MADRI, ESPANHA (FOLHAPRESS) - Somando outra controvérsia às negociações do “brexit”, o governo de Gibraltar ameaçou nesta semana anular os direitos dos europeus que residem ali caso esse território britânico seja excluído do acordo travado entre o Reino Unido e a União Europeia.

Gibraltar, de 30 mil habitantes, está localizado ao sul da península Ibérica. Como esse diminuto território é disputado pelo Reino Unido e pela Espanha —em situação semelhante à das ilhas Falkland, chamadas de Malvinas pelos argentinos, que as reivindicam— a União Europeia decidiu em abril de 2017 que Madri tem o direito de vetar decisões tomadas sobre ele.

Na prática, a Espanha pode impedir que Gibraltar integre um acordo de livre comércio entre o Reino Unido e a União Europeia.

Há 2.000 europeus vivendo em Gibraltar, além dos 13 mil trabalhadores que diariamente cruzam a fronteira. A maior parte deles são espanhóis. “Nossa interpretação é de que não teremos a obrigação de garantir seus direitos, se o acordo de saída e de transição não se aplicar a nós”, disse Joseph Garcia, vice-ministro-chefe desse território, segundo o jornal Guardian. "Não é algo que queiramos fazer. Mas é uma opção."

Garcia também afirmou que pode rever o acordo que garante o pagamento de aposentadoria aos espanhóis que trabalharam ali antes de 1969. “Consultamos os melhores advogados do Reino Unido e fomos aconselhados a desafiar o veto espanhol na corte, o que quer que isso cause ao restante do ‘brexit’.”

Gibraltar —cedido ao Reino Unido no século 18— foi um dos territórios britânicos que votou em massa contra o “brexit” na consulta popular de 2016, com 96% dos votos rejeitando essa retirada.

IRLANDA

As ameaças de Gibraltar complicam um já árduo processo de negociações, emperrado em parte pela celeuma em torno de outro território britânico: a Irlanda do Norte. Há debates sobre como resolver sua fronteira com a vizinha Irlanda, um país-membro da União Europeia, após a saída do Reino Unido.

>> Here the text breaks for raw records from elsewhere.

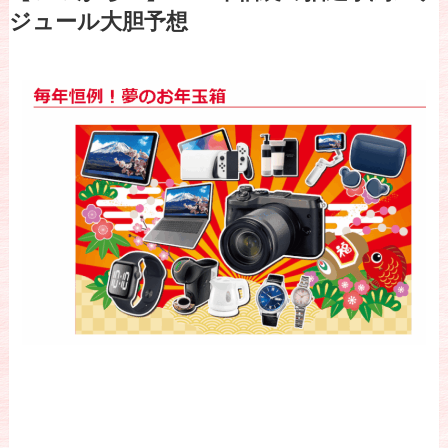
ジュール大胆予想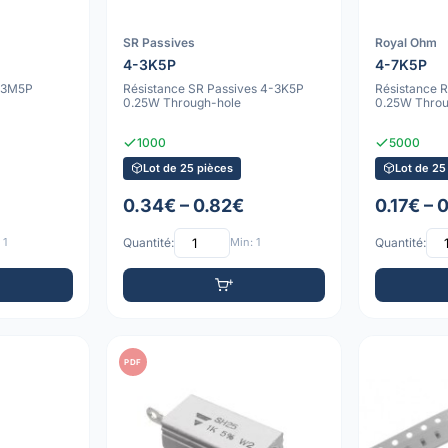
SR Passives
Royal Ohm
4-3K5P
4-7K5P
m 3M5P
Résistance SR Passives 4-3K5P
Résistance 
0.25W Through-hole
0.25W Throu
1000
5000
Lot de 25 pièces
Lot de 25
0.34€ – 0.82€
0.17€ – 
 1
Quantité:
Min: 1
Quantité:
PDF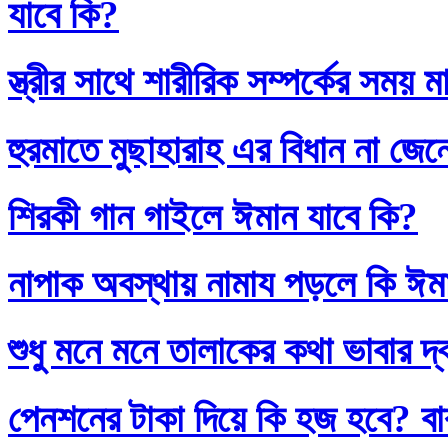
যাবে কি?
স্ত্রীর সাথে শারীরিক সম্পর্কের সময়
হুরমাতে মুছাহারাহ এর বিধান না জেন
শিরকী গান গাইলে ঈমান যাবে কি?
নাপাক অবস্থায় নামায পড়লে কি ঈম
শুধু মনে মনে তালাকের কথা ভাবার দ
পেনশনের টাকা দিয়ে কি হজ হবে? বাব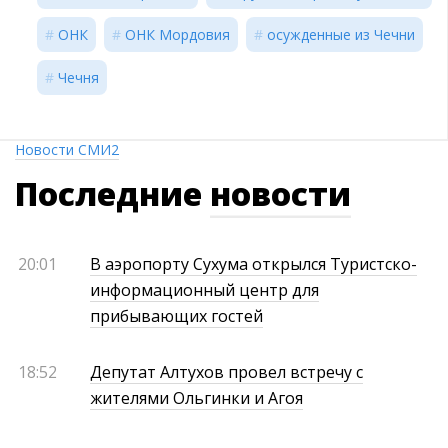
ОНК
ОНК Мордовия
осужденные из Чечни
Чечня
Новости СМИ2
Последние
новости
20:01
В аэропорту Сухума открылся Туристско-
информационный центр для
прибывающих гостей
18:52
Депутат Алтухов провел встречу с
жителями Ольгинки и Агоя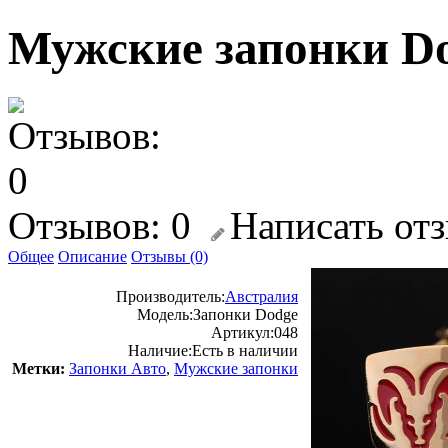
Мужские запонки D
Отзывов: 0
Написать от
Общее
Описание
Отзывы (0)
Производитель:
Австралия
Модель:
Запонки Dodge
Артикул:
048
Наличие:
Есть в наличии
Метки:
Запонки Авто
,
Мужские запонки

O problema no caso irlandês é que, com o “brexit”, será preciso criar algum tipo de controle fronteiriço para monitorar a passagem de pessoas e bens.

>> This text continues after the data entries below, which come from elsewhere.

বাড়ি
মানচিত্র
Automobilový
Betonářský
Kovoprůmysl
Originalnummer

Isso esbarra nas negociações de paz de 1998 que encerraram três décadas de separatismo da Irlanda do Norte —a livre movimentação era justamente uma condição para interromper aquela violência, após 3.600 mortes.

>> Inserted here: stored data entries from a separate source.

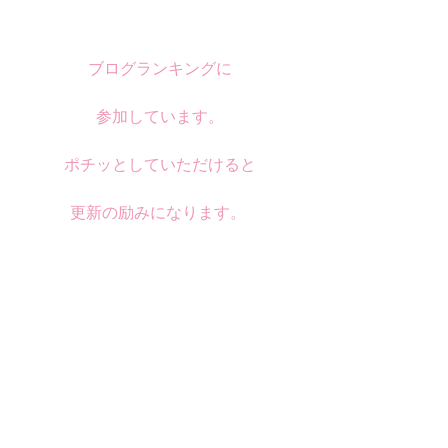
ブログランキングに
参加しています。
ポチッとしていただけると
更新の励みになります。 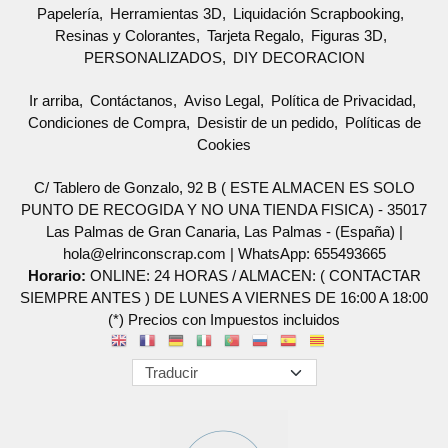
Papelería
Herramientas 3D
Liquidación Scrapbooking
Resinas y Colorantes
Tarjeta Regalo
Figuras 3D
PERSONALIZADOS
DIY DECORACION
Ir arriba
Contáctanos
Aviso Legal
Política de Privacidad
Condiciones de Compra
Desistir de un pedido
Políticas de
Cookies
C/ Tablero de Gonzalo, 92 B ( ESTE ALMACEN ES SOLO
PUNTO DE RECOGIDA Y NO UNA TIENDA FISICA) - 35017
Las Palmas de Gran Canaria, Las Palmas - (España) |
hola@elrinconscrap.com |
WhatsApp: 655493665
Horario:
ONLINE: 24 HORAS / ALMACEN: ( CONTACTAR
SIEMPRE ANTES ) DE LUNES A VIERNES DE 16:00 A 18:00
(*) Precios con Impuestos incluidos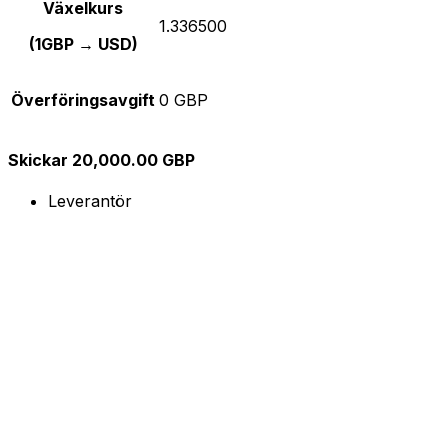
Växelkurs
1.336500
(1GBP → USD)
Överföringsavgift
0 GBP
Skickar 20,000.00 GBP
Leverantör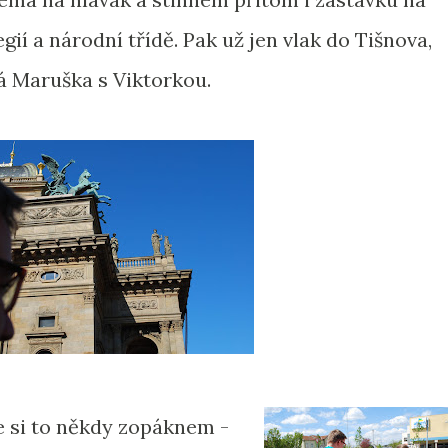
gií a národní třídě. Pak už jen vlak do Tišnova,
á Maruška s Viktorkou.
že si to někdy zopáknem -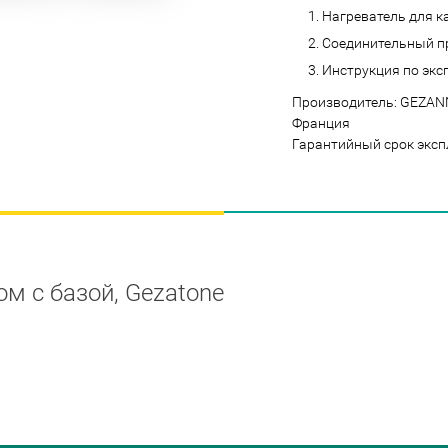
Нагреватель для к
Соединительный п
Инструкция по экс
Производитель: GEZANNE 
Франция
Гарантийный срок экспл
м c базой, Gezatone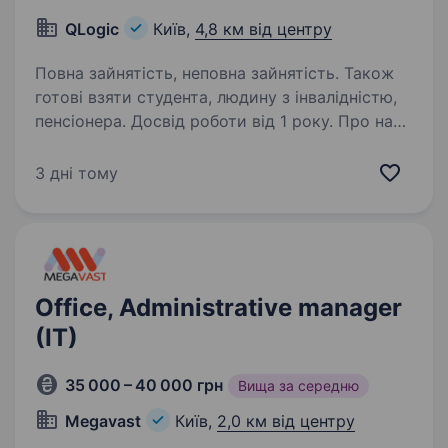
QLogic
Київ,
4,8 км від центру
Повна зайнятість, неповна зайнятість. Також
готові взяти студента, людину з інвалідністю,
пенсіонера. Досвід роботи від 1 року. Про нас
Наша компанія є лідерами серед
постачальників у сфері автоматизації послуг,
3 дні тому
спрямованих на підвищення ефективності
процесів та задоволеності клієнтів. Маючи
понад десятирічний досвід роботи
на українському…
Office, Administrative manager
(IT)
35 000 – 40 000 грн
Вища за середню
Megavast
Київ,
2,0 км від центру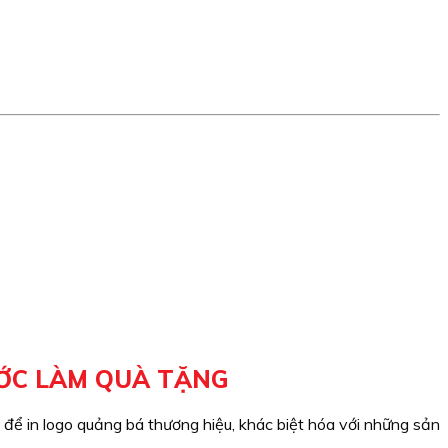
ƯỚC LÀM QUÀ TẶNG
để in logo quảng bá thương hiệu, khác biệt hóa với những sản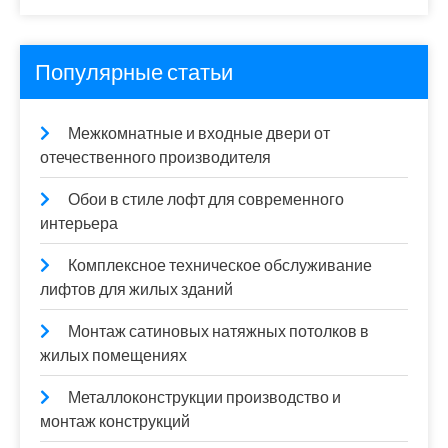
Популярные статьи
Межкомнатные и входные двери от
отечественного производителя
Обои в стиле лофт для современного
интерьера
Комплексное техническое обслуживание
лифтов для жилых зданий
Монтаж сатиновых натяжных потолков в
жилых помещениях
Металлоконструкции производство и
монтаж конструкций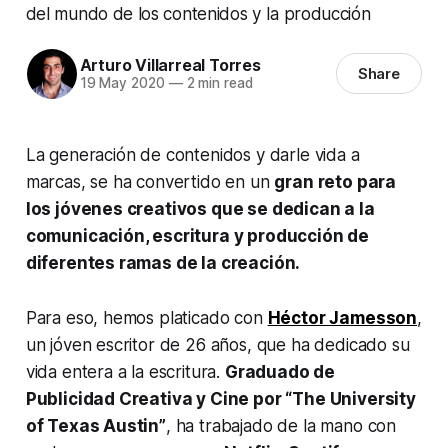
del mundo de los contenidos y la producción
Arturo Villarreal Torres
Share
19 May 2020
—
2 min read
La generación de contenidos y darle vida a
marcas, se ha convertido en un
gran reto para
los jóvenes creativos que se dedican a la
comunicación, escritura y producción de
diferentes ramas de la creación.
Para eso, hemos platicado con
Héctor Jamesson
,
un jóven escritor de 26 años, que ha dedicado su
vida entera a la escritura.
Graduado de
Publicidad Creativa y Cine por “The University
of Texas Austin”
, ha trabajado de la mano con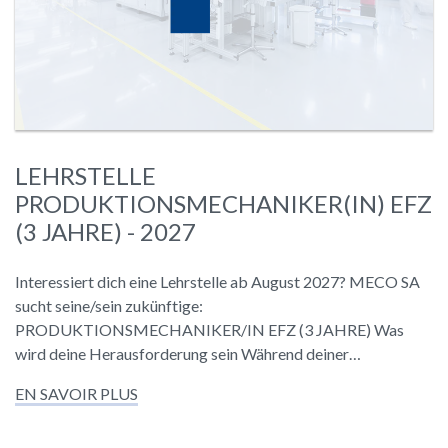
LEHRSTELLE
PRODUKTIONSMECHANIKER(IN) EFZ
(3 JAHRE) - 2027
Interessiert dich eine Lehrstelle ab August 2027? MECO SA
sucht seine/sein zukünftige:
PRODUKTIONSMECHANIKER/IN EFZ (3 JAHRE) Was
wird deine Herausforderung sein Während deiner…
EN SAVOIR PLUS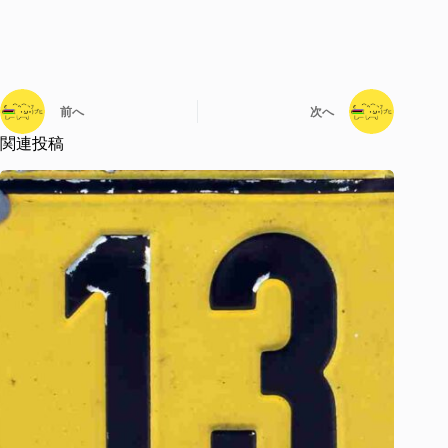
前へ
次へ
関連投稿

A primeira-ministra britânica, a conservadora Theresa May, foi obrigada a se comprometer a não erguer uma fronteira física entre as duas Irlandas, para com isso avançar nas discussões sobre um acordo de livre comércio com a União Europeia. Mas a questão segue viva, até que se encontre um meio de resolver o dilema.

Garcia, de Gibraltar, disse nesta semana que não quer que as negociações sejam baseadas em “vetos, exclusões ou ameaças de negar às pessoas seus direitos legítimos”, segundo a reportagem do Guardian. Mas a ideia de que a Espanha possa barrar um acordo que envolva esse território britânico, afirmou, trouxe “um elemento de incerteza” às tratativas.